Biz bu savaşa mecbur muyduk? Hangi akıl, hangi vicdan bize bunun kaçınılmaz olduğunu söyleyebilir? Şimdi Kürt cephesinden sorgulayalım. Kabul edelim ki AK Parti oyalıyordu. Bunun için yeniden şiddete yönelecek ne vardı? Kimse çıkıp şu iddiada bulunabilir mi: “Türkiye’de meşru ve hukuki yollarla Kürt meselesini çözmenin hiçbir imkânı kalmamıştı.” Eğer gerçekten böyle bir olanak tamamen ortadan kalkmış olsaydı, o zaman şiddetin farklı bir alternatif olarak devreye girmesi söz konusu edilebilirdi. Ama böyle bir şeyin gerçek olmadığını, genel siyasi tablo gözlerimizin önüne seriyor. Buna en iyi örnek 7 Haziran seçimleridir. Başta HDP olmak üzere, hiçbir siyasi parti seçimlerin adil bir şekilde gerçekleştirilmediğini ileri sürmedi. Kimi yerlerde itirazlar söz konusu olmasına karşın, hemen her parti, seçim sonuçlarının aşağı yukarı seçmen iradesini yansıttığını kabul etti.
Peki, o zaman neden tekrar şiddet ortamına döndük ve herkesin sorduğu bu sorunun cevap veya cevapları ne olabilir?

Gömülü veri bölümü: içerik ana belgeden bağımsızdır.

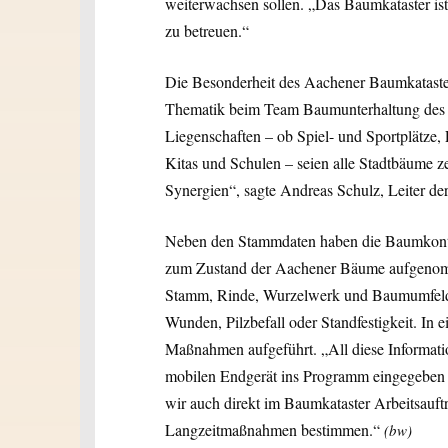
weiterwachsen sollen. „Das Baumkataster ist
zu betreuen.“
Die Besonderheit des Aachener Baumkataster
Thematik beim Team Baumunterhaltung des 
Liegenschaften – ob Spiel- und Sportplätze,
Kitas und Schulen – seien alle Stadtbäume ze
Synergien“, sagte Andreas Schulz, Leiter de
Neben den Stammdaten haben die Baumkontro
zum Zustand der Aachener Bäume aufgenom
Stamm, Rinde, Wurzelwerk und Baumumfeld,
Wunden, Pilzbefall oder Standfestigkeit. In 
Maßnahmen aufgeführt. „All diese Informati
mobilen Endgerät ins Programm eingegeben u
wir auch direkt im Baumkataster Arbeitsauf
Langzeitmaßnahmen bestimmen.“
(bw)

Birkaç yıldır devam eden -- ve artık Türkiye kamuoyunun da benimsediği -- taraflar arasındaki görüşmeler, daha da ileri götürülemeyecek bir noktaya vardı ve tıkandı. Bu tıkanıklığa siyasi bir çıkış yolu bulunamadığında, taraflardan birinin, taleplerinden bir adım geri atması ve karşı tarafın iradesini kabullenmesi gerekirdi. Kürt tarafının en maksimalist talebi, henüz çerçevesini çok net olarak bilmediğimiz özerklik iken, hükümet, PKK’nin tüm askeri gücünü sınırların ötesine taşıması ve bir daha Türkiye’ye karşı silahlı mücadele içine girmeyeceğini kararlı bir dil ve ikna edici bir yolla ortaya koymasını istedi. Maalesef çok iyi işleyen arabulucu bir mekanizma da geliştirilemediği için, taraflar birbirlerine güvenemediler. İşte tam da bu noktada, Thomas Hobbes’in ünlü önermesinde dile getirdiği “güvensizlikten savaş çıkar” sözü yeniden hayat bulmaya başladı.
Bazen savaş bir muhatap bulma mücadelesidir
Clausewitz savaşı “kendi iradesini düşmana kabul ettirmek” şeklinde özetler; ancak bazen de (belki de çoğu zaman) savaş, bir muhatap oluşturmak veya bir muhatap bulmak mücadelesidir. Kürt akademik Hasan Yıldız, kırk yıldır devam eden bu savaşı gayet yerinde bir tesbitle “muhatapsız savaş, muhatapsız barış” şeklinde ifade etmişti. Ödenen ağır bedellerle oldukça pahalıya mal olan bu savaş, sonunda muhatap buldu; ancak muhataplar, değişen siyasi dengeleri de dikkate alarak pozisyonlarında değişikliklere gitmek veya planlarını revize etmek durumunda kaldılar. Ufak tefek değişiklikler tolere edilebilirdi; ancak uluslararası hesaplar ve dengelerin de devreye girmesiyle, beliren çıkmaz aşılamadı.Siyaset ve uzlaşı temelli bir çözüm üretemeyince, “zor oyunu bozar” kuralı işletilmeye başladı.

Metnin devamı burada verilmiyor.